Недолго просидел я так, у огня, как вдруг услышал доносившуюся откуда-то из угла зала негромкую речь. Кто-то оставил включенным радио – старенький приемник стоял в углу на кухонном столе, заваленном маисовыми початками и огурцами. Я уже собрался выключить его, как вдруг из этого дряхлого приемника зазвучала до крайности знакомая мне квинта, взятая валторнами: та самая, что прогнала меня из концертного зала всего несколько дней назад. Но сейчас около очага, в котором дрова рассыпались искрами, на фоне стрекота сверчков, несшегося из-за темных балок потолка, эта далекая музыка приобретала таинственную силу. Я не видел лиц музыкантов, этих бесплотных исполнителей чужого творения. А музыка, летевшая неизвестно откуда, через горные вершины, догнала меня и опустилась здесь, у подножья гор; и мне показалось, что звуки ее рождены не нотами, а эхом, таившимся в глубине моего существа. Придвинувшись к приемнику, я слушал. Вот квинта разбилась на триоли вторых скрипок и виолончелей; вот вырисовались две ноты в нисходящем движении, словно нехотя упавшие со смычков первых скрипок и альтов, и вдруг все это обратилось в тоску, в желание бежать, бежать прочь под натиском неожиданно прорвавшейся силы. И тут же в разрыве грозовых туч выросла главная тема Девятой симфонии. Мне захотелось вздохнуть с облегчением, когда она добралась до тоники, но в то же мгновение звуки замерли: таинственно воздвигнутое здание столь же таинственно рухнуло, а я опять с тревогой и беспокойством устремился вслед за едва зарождавшейся фразой.

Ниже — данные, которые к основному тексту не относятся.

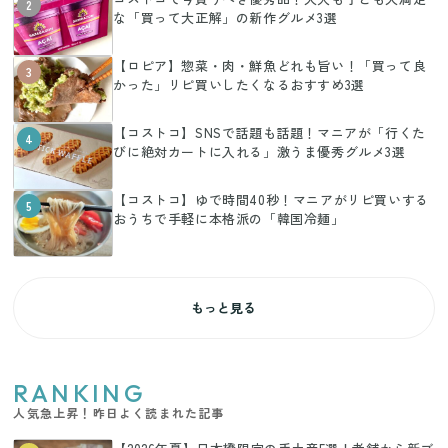
2
な「買って大正解」の新作グルメ3選
【ロピア】惣菜・肉・鮮魚どれも旨い！「買って良
3
かった」リピ買いしたくなるおすすめ3選
【コストコ】SNSで話題も話題！マニアが「行くた
4
びに絶対カートに入れる」激うま優秀グルメ3選
【コストコ】ゆで時間40秒！マニアがリピ買いする
5
おうちで手軽に本格派の「韓国冷麺」
もっと見る
RANKING
人気急上昇！昨日よく読まれた記事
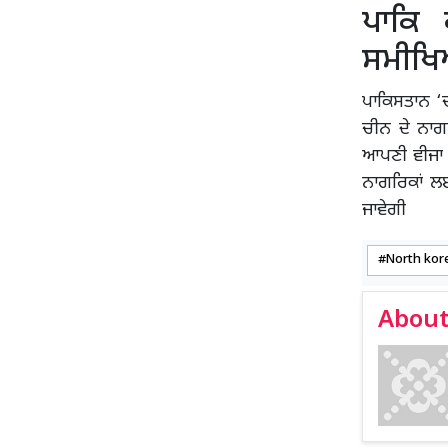
ਪਾਕਿ
ਸਮੀਖ
ਪਾਕਿਸਤਾਨ ‘ਚ
ਚੀਨ ਦੇ ਨਾਗ
ਆਪਣੀ ਵੀਜਾ 
ਨਾਗਰਿਕਾਂ ਲ
ਜਾਵੇਗੀ
North kor
About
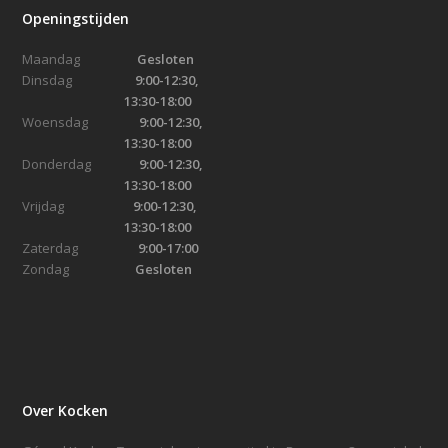
Openingstijden
Maandag
Gesloten
Dinsdag
9:00-12:30,
13:30-18:00
Woensdag
9:00-12:30,
13:30-18:00
Donderdag
9:00-12:30,
13:30-18:00
Vrijdag
9:00-12:30,
13:30-18:00
Zaterdag
9:00-17:00
Zondag
Gesloten
Over Kocken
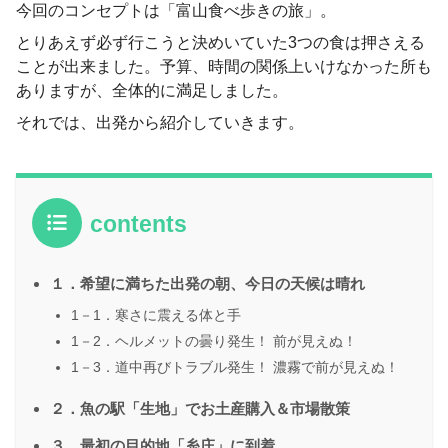
今回のコンセプトは「富山食べ歩きの旅」。
とりあえず必ず行こうと決めいていた3つの食は押さえる
ことが出来ました。予算、時間の関係上いけなかった所も
ありますが、全体的に満足しました。
それでは、出発から紹介していきます。
contents
１．希望に満ちた出発の朝、今日の天候は晴れ
1－1．寒さに震える体と手
1－2．ヘルメットの曇り発生！ 前が見えぬ！
1－3．道中再びトラブル発生！ 濃霧で前が見えぬ！
２．魚の駅「生地」でお土産購入＆市場散策
３．最初の目的地「糸庄」に到着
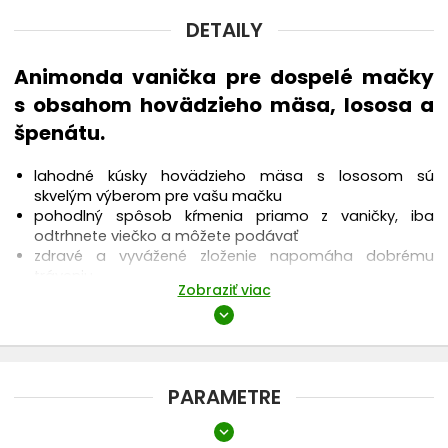
DETAILY
Animonda vanička pre dospelé mačky
s obsahom hovädzieho mäsa, lososa a
špenátu.
lahodné kúsky hovädzieho mäsa s lososom sú
skvelým výberom pre vašu mačku
pohodlný spôsob kŕmenia priamo z vaničky, iba
odtrhnete viečko a môžete podávať
zdravé a vyvážené zloženie napomáha dobrému
tráveniu
Zobraziť viac
obsahuje vitamíny a taurín pre zdravý zrak a podporu
srdca
expand_more
Zloženie
: 52 % mäso a vedľajšie živočíšne produkty (22 %
PARAMETRE
hovädzie, kuracie, morčacie, bravčové mäso), ryby a
vedľajšie rybie produkty (4 % filet z lososa), zelenina
expand_more
Vek mačky
(vrátane 0,5 % špenátu), minerálne látky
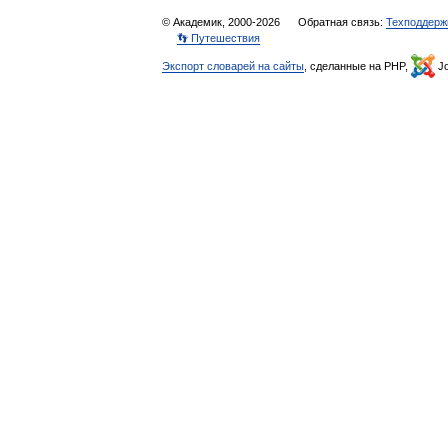
© Академик, 2000-2026
Обратная связь:
Техподдерж
👣 Путешествия
Экспорт словарей на сайты
, сделанные на PHP,
Jo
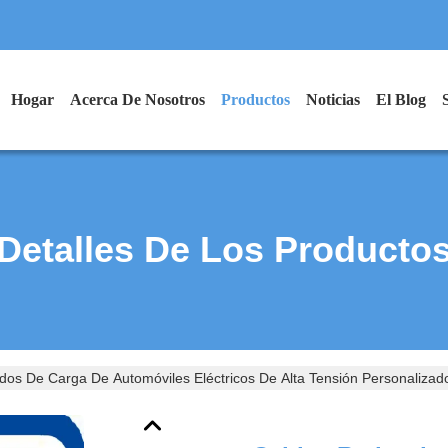
Hogar
Acerca De Nosotros
Productos
Noticias
El Blog
Detalles De Los Producto
os De Carga De Automóviles Eléctricos De Alta Tensión Personaliza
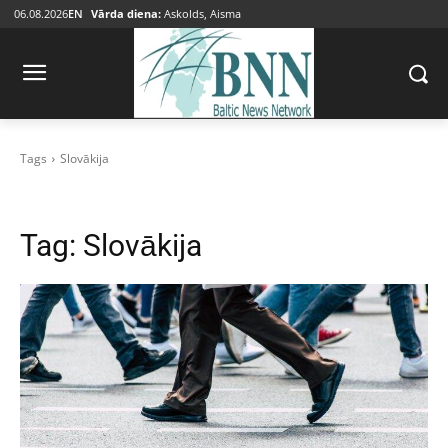
06.08.2026
EN
Vārda diena:
Askolds, Aisma
Tags
Slovākija
Tag:
Slovākija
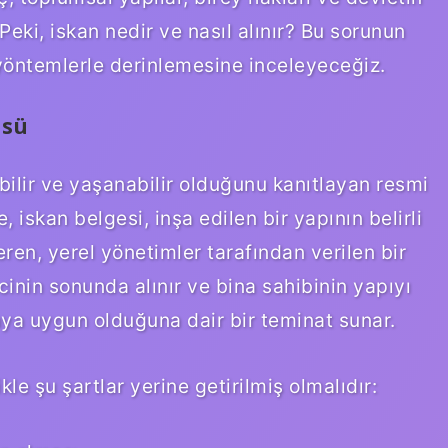
Peki, iskan nedir ve nasıl alınır? Bu sorunun
 yöntemlerle derinlemesine inceleyeceğiz.
üsü
abilir ve yaşanabilir olduğunu kanıtlayan resmi
, iskan belgesi, inşa edilen bir yapının belirli
ren, yerel yönetimler tarafından verilen bir
cinin sonunda alınır ve bina sahibinin yapıyı
maya uygun olduğuna dair bir teminat sunar.
kle şu şartlar yerine getirilmiş olmalıdır:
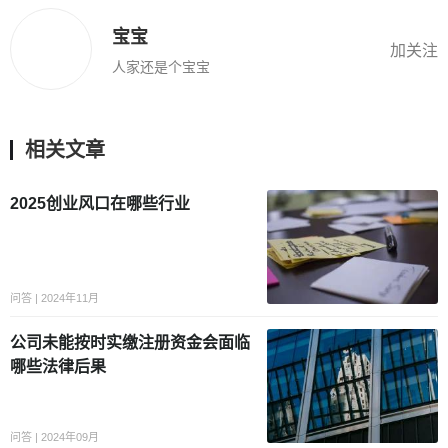
宝宝
加关注
人家还是个宝宝
相关文章
2025创业风口在哪些行业
问答 | 2024年11月
公司未能按时实缴注册资金会面临
哪些法律后果
问答 | 2024年09月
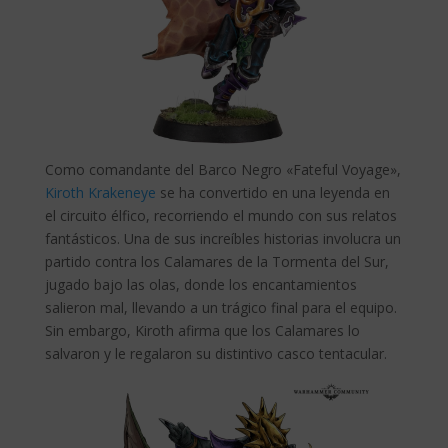
Como comandante del Barco Negro «Fateful Voyage»,
Kiroth Krakeneye
se ha convertido en una leyenda en
el circuito élfico, recorriendo el mundo con sus relatos
fantásticos. Una de sus increíbles historias involucra un
partido contra los Calamares de la Tormenta del Sur,
jugado bajo las olas, donde los encantamientos
salieron mal, llevando a un trágico final para el equipo.
Sin embargo, Kiroth afirma que los Calamares lo
salvaron y le regalaron su distintivo casco tentacular.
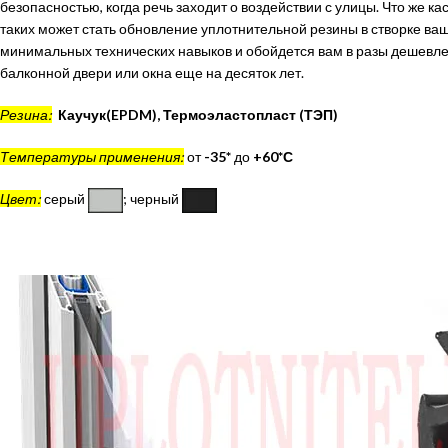
безопасностью, когда речь заходит о воздействии с улицы. Что же к
таких может стать обновление уплотнительной резины в створке ваш
минимальных технических навыков и обойдется вам в разы дешевле
балконной двери или окна еще на десяток лет.
Резина:
Каучук(EPDM), Термоэластопласт (ТЭП)
Температуры применения:
от
-35*
до
+60*С
Цвет:
серый
; черный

Долгое время мне удавалось не думать о том, что она вообще существует, эта симфония, и вот сегодня «Ода» нашла меня здесь и принесла с собой весь тот груз воспоминаний, от которых я все время тщетно старался избавиться; и теперь воспоминания все больше захватывали меня, пока я слушал крещендо, которое начиналось неуверенно, словно нащупывая путь. И каждый раз, когда в стержне аккорда слышался металл фанфар, мне казалось, я вижу отца, его бородку клинышком, его лицо в профиль, совсем близко у нот; вижу ту его особую манеру, характерную для всех трубачей, ту позу, когда они, играя, даже не замечают, что прилепились губами к концу огромной, свернувшейся в виток медной трубы, отчего становятся похожими на капитель коринфской колонны. В силу своеобразной мимикрии, которая делает гобоистов вялыми и худосочными, а музыкантов, играющих на тромбоне, – толстощекими и веселыми, именно в силу этой мимикрии в голосе моего отца вдруг появлялись звенящие медью носовые призвуки, когда, усадив меня рядом с собой на плетеный стул, он брался показывать мне гравюры с изображениями прародителей его славного инструмента: византийских олифантов, римских букцин, сарацинского рога и серебряных труб времен Фридриха Барбароссы. По словам отца, стены Иерихона пали исключительно потому, что раздался рев той ужасной трубы, название которой, произносимое с раскатистым «р», вобрало в себя тяжесть бронзы. Отец, получивший образование в консерваториях немецкой Швейцарии, отстаивал превосходство валторны с металлическим тембром, ведущей свое начало от охотничьего рога, звуки которого разносились некогда по всему Шварцвальду, и противопоставлял валторну инструменту, который он пренебрежительно называл французским словом le cor[76], считая, что техника игры на нем, преподававшаяся в Париже, сообщала ему женственность деревянных инструментов. В доказательство отец обычно вскидывал свою валторну и исполнял тему из «Зигфрида»[77], которая вырывалась за стены нашего двора, словно возвещая начало Страшного суда.